» Problem description:
Only the lines below starting at the one containing "17. [Data Users" and ending at the one containing "Welcome to my" belong in the answer, each copied exactly.

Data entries
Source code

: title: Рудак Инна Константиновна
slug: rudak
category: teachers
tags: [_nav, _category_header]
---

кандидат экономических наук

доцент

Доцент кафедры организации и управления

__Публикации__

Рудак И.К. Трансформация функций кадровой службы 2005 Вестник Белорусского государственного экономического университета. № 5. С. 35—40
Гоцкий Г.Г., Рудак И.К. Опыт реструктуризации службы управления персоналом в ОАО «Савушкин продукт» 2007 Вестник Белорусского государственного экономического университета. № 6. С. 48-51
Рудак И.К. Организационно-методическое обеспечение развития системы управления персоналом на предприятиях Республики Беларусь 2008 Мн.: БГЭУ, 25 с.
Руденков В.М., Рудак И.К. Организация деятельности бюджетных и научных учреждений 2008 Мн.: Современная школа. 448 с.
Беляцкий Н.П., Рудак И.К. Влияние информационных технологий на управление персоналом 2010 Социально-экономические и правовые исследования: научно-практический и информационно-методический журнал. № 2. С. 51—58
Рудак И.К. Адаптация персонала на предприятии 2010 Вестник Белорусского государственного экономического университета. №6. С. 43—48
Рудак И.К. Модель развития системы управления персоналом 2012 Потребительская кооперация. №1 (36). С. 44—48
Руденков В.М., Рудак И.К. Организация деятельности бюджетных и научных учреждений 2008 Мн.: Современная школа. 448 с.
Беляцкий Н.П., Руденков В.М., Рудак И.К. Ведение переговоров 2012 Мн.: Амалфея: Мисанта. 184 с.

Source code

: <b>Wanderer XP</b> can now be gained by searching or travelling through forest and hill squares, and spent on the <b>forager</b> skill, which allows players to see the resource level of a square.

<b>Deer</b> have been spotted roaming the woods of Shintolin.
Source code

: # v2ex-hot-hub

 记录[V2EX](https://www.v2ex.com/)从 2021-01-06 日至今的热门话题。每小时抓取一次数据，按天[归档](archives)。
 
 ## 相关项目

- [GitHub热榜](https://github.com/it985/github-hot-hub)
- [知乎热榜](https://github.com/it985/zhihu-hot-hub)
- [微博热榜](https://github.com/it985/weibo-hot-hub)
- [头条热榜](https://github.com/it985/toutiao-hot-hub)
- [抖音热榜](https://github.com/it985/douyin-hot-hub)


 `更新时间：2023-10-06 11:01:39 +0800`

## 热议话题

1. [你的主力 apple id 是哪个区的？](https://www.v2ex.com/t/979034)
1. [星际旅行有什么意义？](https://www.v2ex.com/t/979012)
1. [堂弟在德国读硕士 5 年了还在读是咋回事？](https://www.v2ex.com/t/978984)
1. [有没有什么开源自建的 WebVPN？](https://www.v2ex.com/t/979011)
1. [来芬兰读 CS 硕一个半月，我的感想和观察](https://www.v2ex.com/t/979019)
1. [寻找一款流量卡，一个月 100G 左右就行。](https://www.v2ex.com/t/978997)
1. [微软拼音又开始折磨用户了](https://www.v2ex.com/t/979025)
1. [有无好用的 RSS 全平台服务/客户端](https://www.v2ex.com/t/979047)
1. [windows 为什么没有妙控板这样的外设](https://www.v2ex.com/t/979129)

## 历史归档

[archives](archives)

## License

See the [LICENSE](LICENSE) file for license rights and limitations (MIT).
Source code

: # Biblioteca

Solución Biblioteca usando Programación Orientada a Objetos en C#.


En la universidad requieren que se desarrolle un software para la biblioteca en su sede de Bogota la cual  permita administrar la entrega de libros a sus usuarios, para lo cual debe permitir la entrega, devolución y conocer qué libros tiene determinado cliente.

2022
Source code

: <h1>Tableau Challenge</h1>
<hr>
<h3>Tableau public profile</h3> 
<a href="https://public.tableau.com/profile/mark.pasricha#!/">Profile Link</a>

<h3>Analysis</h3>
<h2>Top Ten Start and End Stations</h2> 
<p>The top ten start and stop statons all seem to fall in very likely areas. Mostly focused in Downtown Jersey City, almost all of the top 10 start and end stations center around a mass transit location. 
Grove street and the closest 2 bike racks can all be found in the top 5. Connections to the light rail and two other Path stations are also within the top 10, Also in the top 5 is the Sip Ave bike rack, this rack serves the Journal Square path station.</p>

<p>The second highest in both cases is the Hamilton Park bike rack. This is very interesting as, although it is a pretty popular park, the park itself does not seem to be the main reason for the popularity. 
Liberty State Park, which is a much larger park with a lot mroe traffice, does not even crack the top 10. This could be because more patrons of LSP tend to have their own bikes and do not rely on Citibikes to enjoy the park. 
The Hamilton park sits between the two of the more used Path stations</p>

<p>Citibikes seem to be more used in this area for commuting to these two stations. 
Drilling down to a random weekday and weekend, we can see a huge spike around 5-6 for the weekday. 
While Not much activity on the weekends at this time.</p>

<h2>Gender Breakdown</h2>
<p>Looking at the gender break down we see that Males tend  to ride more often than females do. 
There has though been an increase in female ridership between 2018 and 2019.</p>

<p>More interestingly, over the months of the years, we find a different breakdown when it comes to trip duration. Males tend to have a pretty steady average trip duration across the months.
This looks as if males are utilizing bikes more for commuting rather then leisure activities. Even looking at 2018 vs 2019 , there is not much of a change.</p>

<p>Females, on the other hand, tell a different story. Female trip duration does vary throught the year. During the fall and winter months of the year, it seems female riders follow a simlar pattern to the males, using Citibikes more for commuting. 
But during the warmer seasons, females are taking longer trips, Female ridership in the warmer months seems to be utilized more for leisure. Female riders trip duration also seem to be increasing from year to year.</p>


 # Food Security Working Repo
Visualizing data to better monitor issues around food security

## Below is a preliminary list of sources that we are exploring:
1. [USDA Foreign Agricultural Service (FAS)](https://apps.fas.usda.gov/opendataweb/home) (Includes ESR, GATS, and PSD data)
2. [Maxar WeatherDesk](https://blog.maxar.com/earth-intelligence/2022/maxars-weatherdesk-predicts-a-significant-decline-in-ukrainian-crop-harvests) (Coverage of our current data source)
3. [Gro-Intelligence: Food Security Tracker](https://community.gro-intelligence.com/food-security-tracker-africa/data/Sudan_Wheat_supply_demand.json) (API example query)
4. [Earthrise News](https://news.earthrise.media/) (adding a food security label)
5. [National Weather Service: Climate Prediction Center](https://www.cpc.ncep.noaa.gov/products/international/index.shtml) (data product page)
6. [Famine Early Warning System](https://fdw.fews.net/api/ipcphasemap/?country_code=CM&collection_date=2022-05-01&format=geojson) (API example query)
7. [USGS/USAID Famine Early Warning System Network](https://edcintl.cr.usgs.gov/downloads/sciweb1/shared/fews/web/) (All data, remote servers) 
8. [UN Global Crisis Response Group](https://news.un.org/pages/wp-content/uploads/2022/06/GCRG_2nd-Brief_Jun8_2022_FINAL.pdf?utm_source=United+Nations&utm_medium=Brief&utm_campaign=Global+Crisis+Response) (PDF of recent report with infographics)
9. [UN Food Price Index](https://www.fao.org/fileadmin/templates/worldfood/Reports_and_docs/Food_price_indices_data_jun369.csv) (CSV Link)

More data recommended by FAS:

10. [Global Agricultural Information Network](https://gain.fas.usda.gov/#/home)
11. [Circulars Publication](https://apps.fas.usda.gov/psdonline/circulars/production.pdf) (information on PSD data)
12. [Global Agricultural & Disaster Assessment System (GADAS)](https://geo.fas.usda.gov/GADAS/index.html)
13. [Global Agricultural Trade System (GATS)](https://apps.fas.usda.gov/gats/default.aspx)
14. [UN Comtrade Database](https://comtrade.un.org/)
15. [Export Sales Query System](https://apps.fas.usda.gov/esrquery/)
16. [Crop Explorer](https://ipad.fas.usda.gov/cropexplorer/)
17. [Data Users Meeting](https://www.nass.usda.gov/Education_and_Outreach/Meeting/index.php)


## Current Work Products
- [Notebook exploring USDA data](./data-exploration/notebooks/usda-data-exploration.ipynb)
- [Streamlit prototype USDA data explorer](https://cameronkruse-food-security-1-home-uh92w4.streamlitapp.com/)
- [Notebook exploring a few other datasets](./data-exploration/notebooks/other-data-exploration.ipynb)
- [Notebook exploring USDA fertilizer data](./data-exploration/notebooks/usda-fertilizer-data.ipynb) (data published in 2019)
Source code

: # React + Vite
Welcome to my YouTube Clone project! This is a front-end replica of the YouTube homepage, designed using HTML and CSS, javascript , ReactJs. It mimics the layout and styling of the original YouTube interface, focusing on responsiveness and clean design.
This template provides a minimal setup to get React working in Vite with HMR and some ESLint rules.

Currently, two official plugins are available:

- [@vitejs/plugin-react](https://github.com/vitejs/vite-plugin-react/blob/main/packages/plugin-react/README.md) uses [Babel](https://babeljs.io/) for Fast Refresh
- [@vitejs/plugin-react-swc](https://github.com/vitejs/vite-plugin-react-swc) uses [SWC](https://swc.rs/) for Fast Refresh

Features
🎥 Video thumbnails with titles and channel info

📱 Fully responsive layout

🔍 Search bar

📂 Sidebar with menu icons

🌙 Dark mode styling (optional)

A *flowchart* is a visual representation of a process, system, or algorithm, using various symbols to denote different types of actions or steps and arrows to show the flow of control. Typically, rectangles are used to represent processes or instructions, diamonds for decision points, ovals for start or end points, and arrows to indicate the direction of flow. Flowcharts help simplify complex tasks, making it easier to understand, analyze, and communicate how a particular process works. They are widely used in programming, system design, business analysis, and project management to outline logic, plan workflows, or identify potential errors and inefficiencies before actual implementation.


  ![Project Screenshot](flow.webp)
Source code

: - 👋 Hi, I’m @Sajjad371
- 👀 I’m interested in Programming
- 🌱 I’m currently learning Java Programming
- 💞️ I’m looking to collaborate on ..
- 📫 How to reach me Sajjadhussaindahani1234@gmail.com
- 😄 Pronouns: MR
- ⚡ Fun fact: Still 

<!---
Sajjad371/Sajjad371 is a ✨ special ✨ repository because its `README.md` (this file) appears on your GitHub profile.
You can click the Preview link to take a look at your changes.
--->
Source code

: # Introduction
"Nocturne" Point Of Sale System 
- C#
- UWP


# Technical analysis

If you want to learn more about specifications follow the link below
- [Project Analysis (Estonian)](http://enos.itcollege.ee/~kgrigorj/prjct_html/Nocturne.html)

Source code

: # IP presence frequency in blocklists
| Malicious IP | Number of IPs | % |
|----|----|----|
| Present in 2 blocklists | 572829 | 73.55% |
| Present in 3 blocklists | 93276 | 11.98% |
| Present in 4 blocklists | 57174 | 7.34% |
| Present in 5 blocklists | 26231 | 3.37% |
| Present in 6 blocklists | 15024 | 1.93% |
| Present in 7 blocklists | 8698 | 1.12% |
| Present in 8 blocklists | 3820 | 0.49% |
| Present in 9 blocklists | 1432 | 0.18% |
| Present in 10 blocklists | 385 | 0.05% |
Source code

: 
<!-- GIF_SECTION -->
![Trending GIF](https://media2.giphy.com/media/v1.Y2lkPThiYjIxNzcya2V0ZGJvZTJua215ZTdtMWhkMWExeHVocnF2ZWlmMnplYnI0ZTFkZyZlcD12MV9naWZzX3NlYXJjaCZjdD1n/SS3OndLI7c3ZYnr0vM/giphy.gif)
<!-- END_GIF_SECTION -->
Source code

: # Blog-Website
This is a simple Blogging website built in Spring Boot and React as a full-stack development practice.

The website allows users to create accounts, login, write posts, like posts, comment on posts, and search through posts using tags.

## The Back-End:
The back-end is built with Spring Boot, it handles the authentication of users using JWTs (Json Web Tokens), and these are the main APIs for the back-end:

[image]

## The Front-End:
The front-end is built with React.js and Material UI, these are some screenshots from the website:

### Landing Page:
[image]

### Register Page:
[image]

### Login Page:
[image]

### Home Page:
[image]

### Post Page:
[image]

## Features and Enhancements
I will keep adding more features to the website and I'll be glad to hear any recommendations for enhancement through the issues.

» Your solution:
17. [Data Users Meeting](https://www.nass.usda.gov/Education_and_Outreach/Meeting/index.php)


## Current Work Products
- [Notebook exploring USDA data](./data-exploration/notebooks/usda-data-exploration.ipynb)
- [Streamlit prototype USDA data explorer](https://cameronkruse-food-security-1-home-uh92w4.streamlitapp.com/)
- [Notebook exploring a few other datasets](./data-exploration/notebooks/other-data-exploration.ipynb)
- [Notebook exploring USDA fertilizer data](./data-exploration/notebooks/usda-fertilizer-data.ipynb) (data published in 2019)
Source code

: # React + Vite
Welcome to my YouTube Clone project! This is a front-end replica of the YouTube homepage, designed using HTML and CSS, javascript , ReactJs. It mimics the layout and styling of the original YouTube interface, focusing on responsiveness and clean design.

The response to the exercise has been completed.